Karya Anies selalu bertumpu pada azas keadilan sosial bagi semua warga. Pembangunan dihadirkan bukan untuk kelompok tertentu, atau yang cuma bisa dinikmati kelompok tertentu. Tapi pembangunan untuk kemaslahatan bersama.

Maka, harapan pada Anies bisa memimpin negeri ini bukanlah hal aneh. Rakyat melihat Anies tidak sekadar pada slogan yang dipilihnya saat menjadi Gubernur Jakarta, “maju kotanya, bahagia warganya”, tapi realita itu memang dihadirkan dan terasakan. Rakyat tak berharap lagi pada pemimpin yang muncul lewat pencitraan, yang seolah pro rakyat, tapi setelah terpilih bekerja untuk bohir yang mendanai keterpilihannya, yang memang dengan modal tidak sedikit.

Anies lalu jadi representasi mimpi-mimpi itu, mimpi rakyat Indonesia yang ingin perubahan akan kehidupan yang lebih baik, hidup dalam harmoni aman dan nyaman. Menjunjung toleransi antaretnis yang beragam, dan sikap respek antarpemeluk agama. Kokohnya bangunan toleransi di ibu kota negeri, itu nyata. Selama 5 tahun memimpin Jakarta, nyaris tanpa sekalipun muncul gesekan berbau intoleran.

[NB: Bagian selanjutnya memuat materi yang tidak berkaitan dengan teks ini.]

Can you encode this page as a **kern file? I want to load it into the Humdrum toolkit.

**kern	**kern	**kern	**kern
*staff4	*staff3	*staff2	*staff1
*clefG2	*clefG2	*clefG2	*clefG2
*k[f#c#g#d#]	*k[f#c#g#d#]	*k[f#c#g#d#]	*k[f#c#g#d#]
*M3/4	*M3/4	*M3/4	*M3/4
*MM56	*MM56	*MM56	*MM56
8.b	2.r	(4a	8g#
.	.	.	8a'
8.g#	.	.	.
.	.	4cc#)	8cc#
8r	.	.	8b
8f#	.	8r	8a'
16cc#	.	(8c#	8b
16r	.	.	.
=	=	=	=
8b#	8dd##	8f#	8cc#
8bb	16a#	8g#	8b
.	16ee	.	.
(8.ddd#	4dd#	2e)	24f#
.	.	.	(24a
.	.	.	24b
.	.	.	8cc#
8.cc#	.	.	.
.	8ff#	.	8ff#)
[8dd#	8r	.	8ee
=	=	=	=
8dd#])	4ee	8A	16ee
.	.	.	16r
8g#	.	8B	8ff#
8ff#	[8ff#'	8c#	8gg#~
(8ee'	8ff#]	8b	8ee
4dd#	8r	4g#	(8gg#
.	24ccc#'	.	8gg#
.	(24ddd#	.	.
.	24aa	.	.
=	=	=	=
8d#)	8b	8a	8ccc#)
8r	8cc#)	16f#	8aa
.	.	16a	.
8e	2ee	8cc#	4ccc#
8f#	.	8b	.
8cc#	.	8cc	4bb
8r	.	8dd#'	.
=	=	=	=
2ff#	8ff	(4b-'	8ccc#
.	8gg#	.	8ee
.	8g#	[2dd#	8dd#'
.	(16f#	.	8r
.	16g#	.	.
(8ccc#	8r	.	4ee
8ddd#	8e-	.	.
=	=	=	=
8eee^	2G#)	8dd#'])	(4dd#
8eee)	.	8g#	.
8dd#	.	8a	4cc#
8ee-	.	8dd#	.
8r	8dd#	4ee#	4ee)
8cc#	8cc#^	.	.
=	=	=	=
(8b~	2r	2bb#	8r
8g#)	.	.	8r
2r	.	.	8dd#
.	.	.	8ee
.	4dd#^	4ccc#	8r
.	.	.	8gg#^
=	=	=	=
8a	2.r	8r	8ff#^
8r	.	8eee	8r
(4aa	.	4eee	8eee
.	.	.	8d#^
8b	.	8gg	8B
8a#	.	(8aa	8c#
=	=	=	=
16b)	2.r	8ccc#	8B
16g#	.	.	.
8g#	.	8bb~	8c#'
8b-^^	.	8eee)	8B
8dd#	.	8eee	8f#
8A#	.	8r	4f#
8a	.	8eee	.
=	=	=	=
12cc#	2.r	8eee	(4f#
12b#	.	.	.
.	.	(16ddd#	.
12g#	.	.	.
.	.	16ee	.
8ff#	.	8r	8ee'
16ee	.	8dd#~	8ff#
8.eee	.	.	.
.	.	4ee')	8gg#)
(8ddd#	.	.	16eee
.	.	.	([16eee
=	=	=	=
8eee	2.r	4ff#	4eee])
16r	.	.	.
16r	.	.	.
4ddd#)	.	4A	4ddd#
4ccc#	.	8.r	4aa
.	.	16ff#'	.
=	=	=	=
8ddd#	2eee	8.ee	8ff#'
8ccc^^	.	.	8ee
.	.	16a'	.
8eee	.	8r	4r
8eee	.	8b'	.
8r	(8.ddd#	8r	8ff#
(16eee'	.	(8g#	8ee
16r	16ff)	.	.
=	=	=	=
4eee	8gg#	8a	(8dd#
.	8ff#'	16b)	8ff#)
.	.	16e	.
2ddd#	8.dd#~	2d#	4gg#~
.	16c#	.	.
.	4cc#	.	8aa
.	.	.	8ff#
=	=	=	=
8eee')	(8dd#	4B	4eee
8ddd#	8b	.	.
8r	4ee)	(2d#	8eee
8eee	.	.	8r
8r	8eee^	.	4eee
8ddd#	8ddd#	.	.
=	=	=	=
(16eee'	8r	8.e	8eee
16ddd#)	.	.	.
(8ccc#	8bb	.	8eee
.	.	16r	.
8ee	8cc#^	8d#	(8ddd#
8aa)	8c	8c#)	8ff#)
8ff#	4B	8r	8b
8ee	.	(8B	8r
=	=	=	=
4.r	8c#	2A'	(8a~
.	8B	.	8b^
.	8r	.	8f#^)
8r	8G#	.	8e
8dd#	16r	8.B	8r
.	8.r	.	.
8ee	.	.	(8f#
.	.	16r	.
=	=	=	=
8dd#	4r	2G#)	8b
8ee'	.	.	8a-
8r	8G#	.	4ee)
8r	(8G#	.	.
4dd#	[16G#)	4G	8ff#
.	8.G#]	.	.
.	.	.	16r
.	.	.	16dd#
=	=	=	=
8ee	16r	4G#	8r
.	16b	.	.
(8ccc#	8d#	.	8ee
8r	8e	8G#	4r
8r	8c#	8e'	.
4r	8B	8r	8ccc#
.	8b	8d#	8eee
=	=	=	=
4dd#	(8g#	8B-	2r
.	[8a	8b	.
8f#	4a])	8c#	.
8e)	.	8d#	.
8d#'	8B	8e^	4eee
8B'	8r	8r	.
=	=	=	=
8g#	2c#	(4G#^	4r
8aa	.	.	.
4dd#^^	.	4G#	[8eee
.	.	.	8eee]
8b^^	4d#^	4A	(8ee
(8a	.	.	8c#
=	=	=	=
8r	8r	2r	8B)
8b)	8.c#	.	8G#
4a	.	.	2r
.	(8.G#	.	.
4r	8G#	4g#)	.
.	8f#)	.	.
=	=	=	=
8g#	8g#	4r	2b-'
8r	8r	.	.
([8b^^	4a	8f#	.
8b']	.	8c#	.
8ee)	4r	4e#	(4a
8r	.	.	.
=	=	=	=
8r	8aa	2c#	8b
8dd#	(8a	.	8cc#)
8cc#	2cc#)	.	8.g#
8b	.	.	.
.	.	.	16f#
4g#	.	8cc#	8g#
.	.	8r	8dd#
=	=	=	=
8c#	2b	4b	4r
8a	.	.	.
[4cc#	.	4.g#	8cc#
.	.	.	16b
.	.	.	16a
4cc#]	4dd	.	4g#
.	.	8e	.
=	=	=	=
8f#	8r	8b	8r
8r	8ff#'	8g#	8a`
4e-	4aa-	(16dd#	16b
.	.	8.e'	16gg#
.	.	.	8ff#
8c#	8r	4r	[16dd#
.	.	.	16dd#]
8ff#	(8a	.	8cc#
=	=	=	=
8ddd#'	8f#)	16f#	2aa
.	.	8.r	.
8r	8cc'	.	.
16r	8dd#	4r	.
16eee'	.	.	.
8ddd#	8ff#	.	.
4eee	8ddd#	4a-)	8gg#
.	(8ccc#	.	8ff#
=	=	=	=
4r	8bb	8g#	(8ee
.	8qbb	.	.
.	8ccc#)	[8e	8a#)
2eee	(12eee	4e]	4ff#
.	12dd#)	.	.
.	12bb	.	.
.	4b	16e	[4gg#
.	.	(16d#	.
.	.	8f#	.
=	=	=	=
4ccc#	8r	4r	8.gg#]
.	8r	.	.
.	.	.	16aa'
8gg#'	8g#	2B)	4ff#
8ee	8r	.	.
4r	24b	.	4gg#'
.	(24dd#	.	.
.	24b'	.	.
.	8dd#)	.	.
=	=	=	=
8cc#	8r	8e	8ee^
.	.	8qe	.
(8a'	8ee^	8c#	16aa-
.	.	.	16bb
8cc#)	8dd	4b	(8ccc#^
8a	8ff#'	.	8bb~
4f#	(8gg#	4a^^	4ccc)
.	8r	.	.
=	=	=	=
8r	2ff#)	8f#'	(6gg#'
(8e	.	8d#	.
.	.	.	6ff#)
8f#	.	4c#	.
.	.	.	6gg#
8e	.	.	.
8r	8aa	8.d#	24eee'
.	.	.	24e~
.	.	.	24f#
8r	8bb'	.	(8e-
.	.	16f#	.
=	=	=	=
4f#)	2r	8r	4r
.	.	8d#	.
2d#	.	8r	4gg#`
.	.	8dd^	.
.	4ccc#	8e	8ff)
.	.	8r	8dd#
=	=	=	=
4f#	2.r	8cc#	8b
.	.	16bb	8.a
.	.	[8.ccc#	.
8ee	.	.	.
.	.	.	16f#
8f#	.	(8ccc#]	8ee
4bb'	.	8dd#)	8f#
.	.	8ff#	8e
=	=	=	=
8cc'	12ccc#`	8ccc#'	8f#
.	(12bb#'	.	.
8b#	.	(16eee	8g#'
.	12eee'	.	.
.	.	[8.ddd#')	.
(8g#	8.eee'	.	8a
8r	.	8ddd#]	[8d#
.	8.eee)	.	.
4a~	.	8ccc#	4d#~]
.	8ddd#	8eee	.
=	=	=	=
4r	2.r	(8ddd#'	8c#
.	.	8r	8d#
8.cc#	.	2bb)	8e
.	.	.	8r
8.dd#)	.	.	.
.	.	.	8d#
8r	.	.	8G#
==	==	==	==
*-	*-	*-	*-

BACA JUGA: De-Aniesasi Itu Jahat

Sikap Anies lewat keteladanannya, itu mampu memperlakukan para pemeluk agama dengan selayaknya. Punya hak yang sama dalam menjalankan agamanya. Tidak ada yang dibedakan akan hak-haknya. Maka, tanpa diminta pun muncul pengakuan masing-masing tokoh agama, tentang apa yang telah dilakukan Anies, yang disebutnya mengayomi para pemeluk agama tanpa membedakan, yang itu belum pernah dilakukan gubernur-gubernur Jakarta sebelumnya.

Kerja-kerja Anies selama memimpin Jakarta, itu mustahil bisa dinafikan, atau coba dibuat seolah bukan hal istimewa. Muncul proyek de-Aniesasi. Karya yang dihasilkan Anies dan Pemprov DKI Jakarta coba dikecilkan atau bahkan dihapus. Satu persatu karya itu ingin dipereteli menjadi kecil dan jika mungkin dihilangkan.

Cara-cara jahat yang dipilih, itu seolah mampu menyudahi ingatan warga Jakarta akan karya Anies Baswedan. Langkah sia-sia, yang justru mengokohkan Anies tidak saja di hati warga Jakarta yang pernah merasakan sentuhan tangannya, tapi juga simpati rakyat seisi negeri. Mengganjal Anies dengan berbagai cara dilakukan, tapi tak satu pun berbuah hasil. Justru yang muncul sebaliknya, sikap simpatì.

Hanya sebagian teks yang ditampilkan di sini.